Sunday, October 23, 2016

When One Space Robot Finds Another on a Different World

If you grew up with Heinlein, this isn't the dream but it's still highly damn cool.  When ESA's Schiparelli crashed, NASA's Mars Reconnaissance Orbiter found it.  Maybe people are so jaded by all the satellites orbiting Earth that the two space robots don't seem such a big deal but we see a huge deal when it's not even the same planet.  (Science Daily:  Mars Reconnaissance Orbiter views Schiaparelli landing site)

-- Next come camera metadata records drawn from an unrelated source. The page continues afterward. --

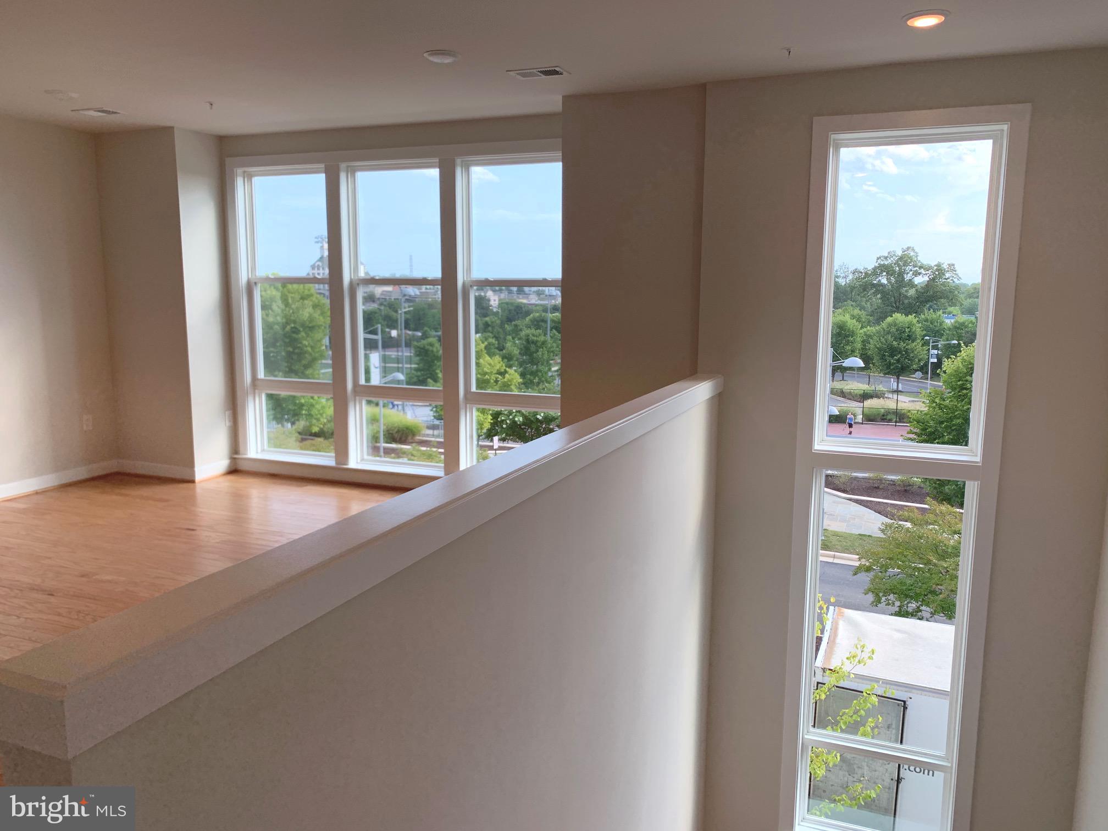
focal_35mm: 26
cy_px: 416
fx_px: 832
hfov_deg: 67.3
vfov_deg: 53.1
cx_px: 554
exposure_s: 1/232
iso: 25
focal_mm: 4.25
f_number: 1.8
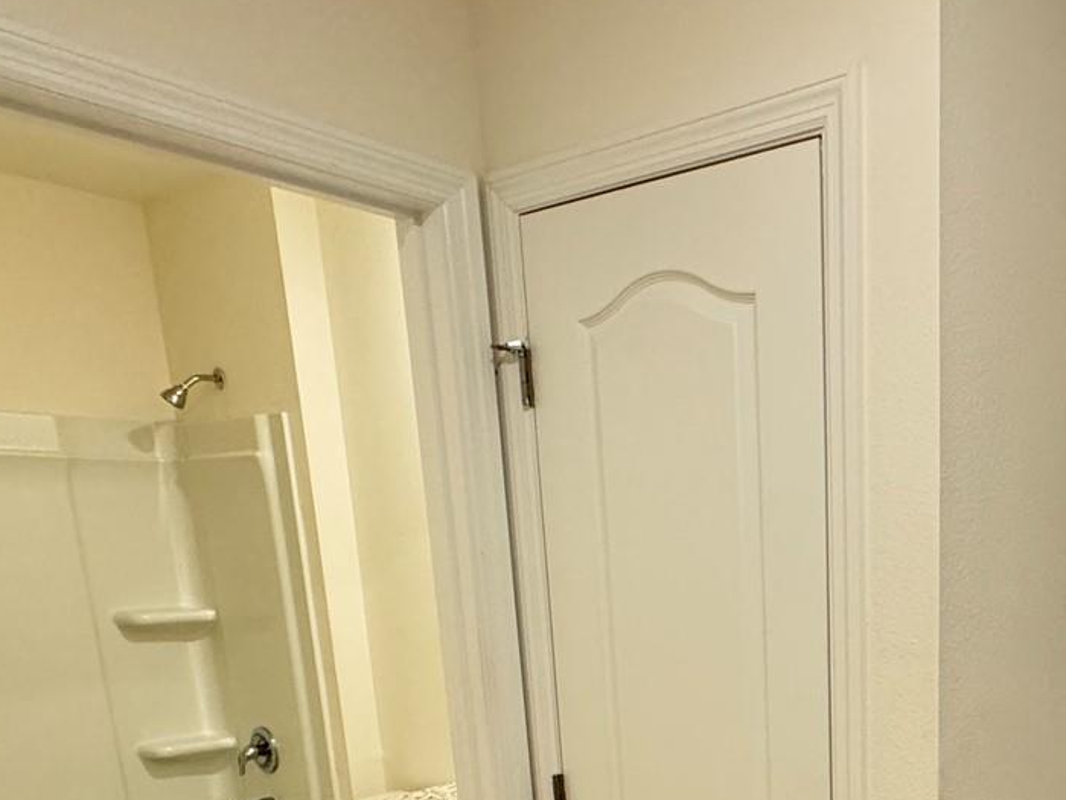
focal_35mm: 32
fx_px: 985
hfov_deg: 51.8
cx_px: 908
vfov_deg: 40.2
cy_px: 750
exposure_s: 1/60
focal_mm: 2.22
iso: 320
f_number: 2.2
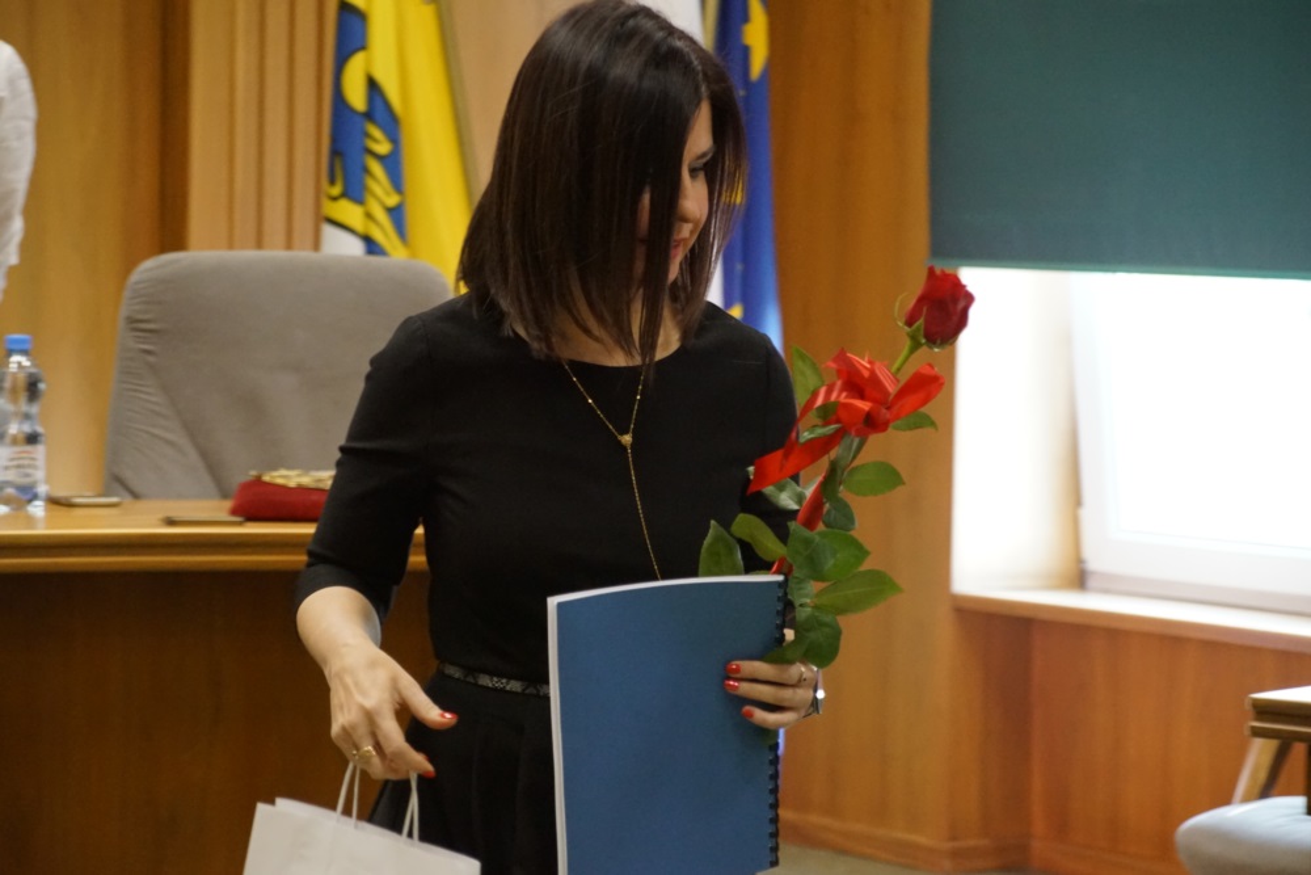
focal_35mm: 150
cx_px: 656
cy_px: 438
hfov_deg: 13.7
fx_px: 5463
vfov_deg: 9.2
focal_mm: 100
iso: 3200
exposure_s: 1/125
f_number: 5.6
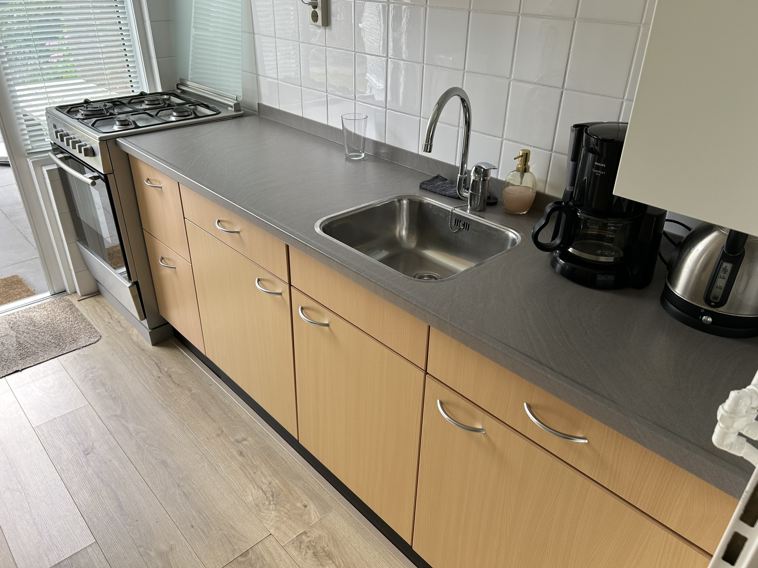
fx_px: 569
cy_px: 284
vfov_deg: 53.1
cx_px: 379
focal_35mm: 26
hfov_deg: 67.3
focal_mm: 5.7
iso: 40
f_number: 1.5
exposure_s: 1/121
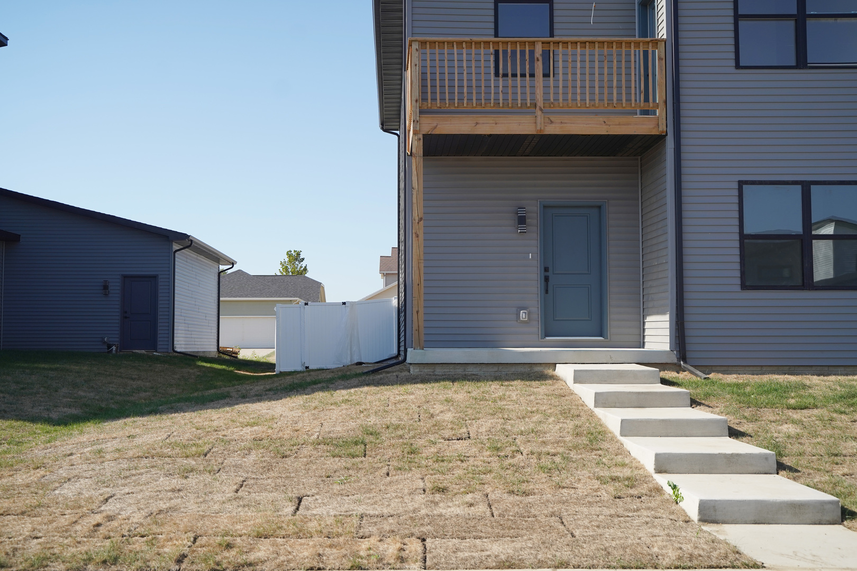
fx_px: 1000
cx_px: 428
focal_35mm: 42
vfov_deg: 31.9
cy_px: 286
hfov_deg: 46.4
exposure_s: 1/2000
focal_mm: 42
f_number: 4
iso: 320
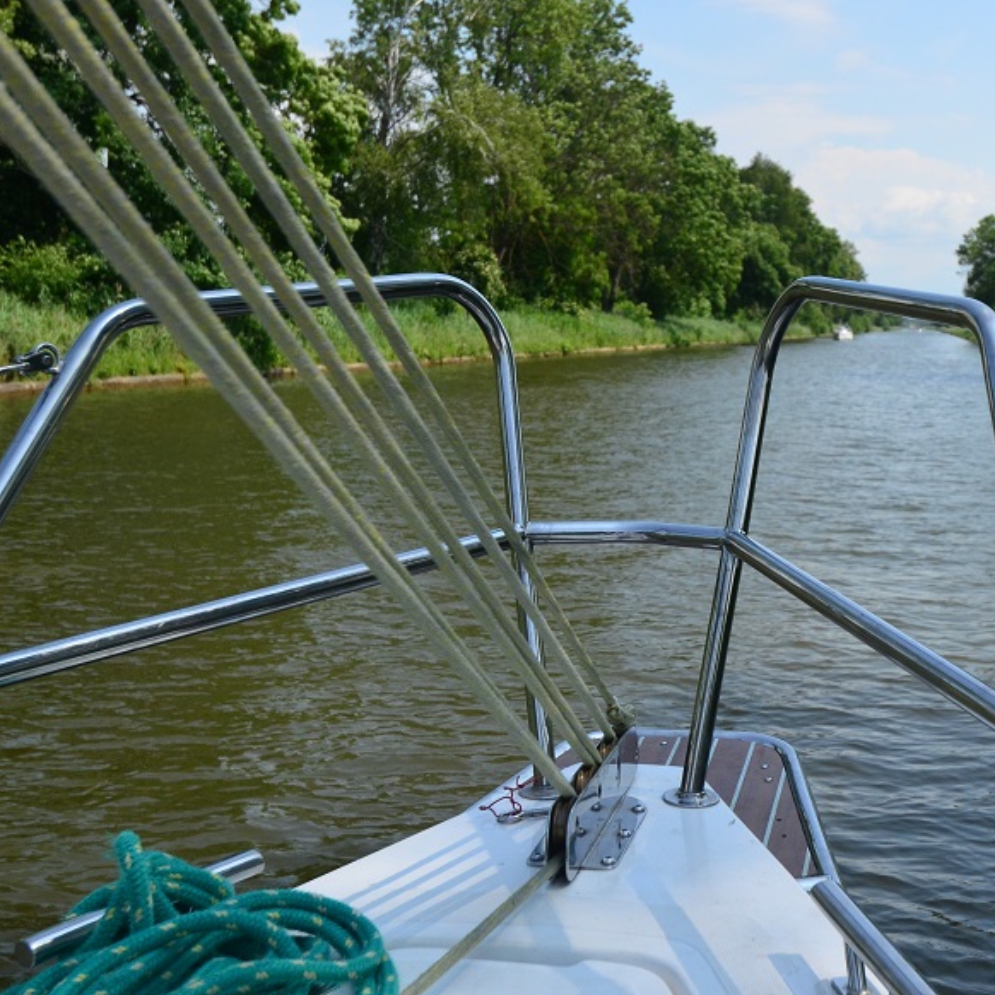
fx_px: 1561
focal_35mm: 48
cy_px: 452
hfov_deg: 34.8
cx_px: 704
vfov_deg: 35.3
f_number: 5
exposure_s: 1/4000
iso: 640
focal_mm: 22
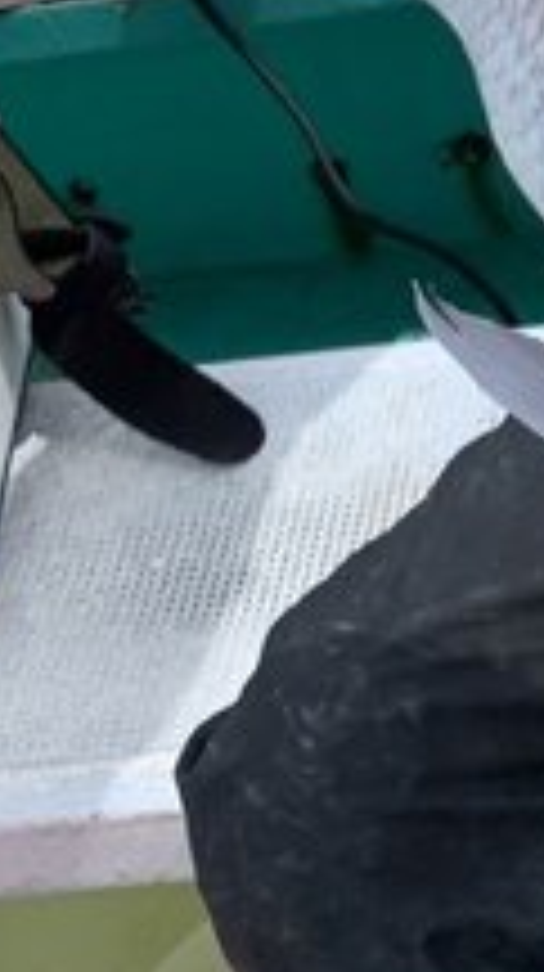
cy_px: -432
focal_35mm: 112
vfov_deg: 17.4
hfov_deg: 10.2
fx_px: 2881
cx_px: 967
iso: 25
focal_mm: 4.25
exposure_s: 1/1779
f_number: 1.8
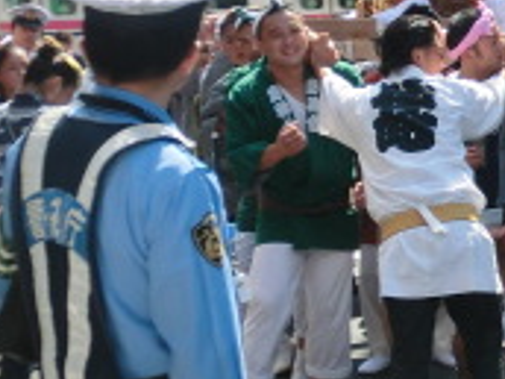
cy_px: 79
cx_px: 684
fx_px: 1517
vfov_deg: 14.2
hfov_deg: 17.5
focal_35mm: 104
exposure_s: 1/800
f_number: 3
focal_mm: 5
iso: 100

Delos D Harriman is much beloved by Ithaka and he's 'the man who sold the Moon' in a novel by that name by Robert Heinlein.  He didn't sell the Moon per se but he sold the idea of going there and the mechanics needed to fund and build everything to do it.  He did finally realize his dream of going to the Moon but he died there while he sat next to a rock and looked back at the Earth.  It was a sublime ending and really it was the only one possible when anything following would have been anticlimactic for him.


It takes so long for the 'droids to get to Mars that we come to know them and it becomes almost a personal loss when one fails.  There was definitely a sadness when it was confirmed Schiparelli crashed but there's not often to opportunity to use 'indefatigable' in a sentence but the ESA team, as is always true with NASA, shows that by continuing forward with their plans undeterred.

(Ed:  I'm serious.  You should have been a preacher!)

I won't argue and I still won't get cynical.  Just don't call me a fanboy as that will piss me off.  Ha!


Maybe Ed: will be all over it if I write of the glowing visions of exploration in the solar system, the inevitable discovery of life out there somewhere, and who knows what else.  Maybe there is a challenge to the idea it's in the spirit of Man to explore and go beyond that which we know.  We always have that hunger and we're not satisfied unless we try to feed it.

(Ed:  I swear I'm sending a pulpit in the mail!)

Well, at a thousand people a day, maybe I could get a free lunch out of it?

(Ed:  now you're forgetting TANSTAAFL!)

No, no, as Heinlein was the One True God, we always remember There Ain't No Such Thing As A Free Lunch.

(Ed:  so you will do the gig for free!)

Nope, I still want the lunch because I've also heard from others 'play this gig for free because of the great exposure' and musicians hear that one all the time.  It hasn't ever come from any gods, tho.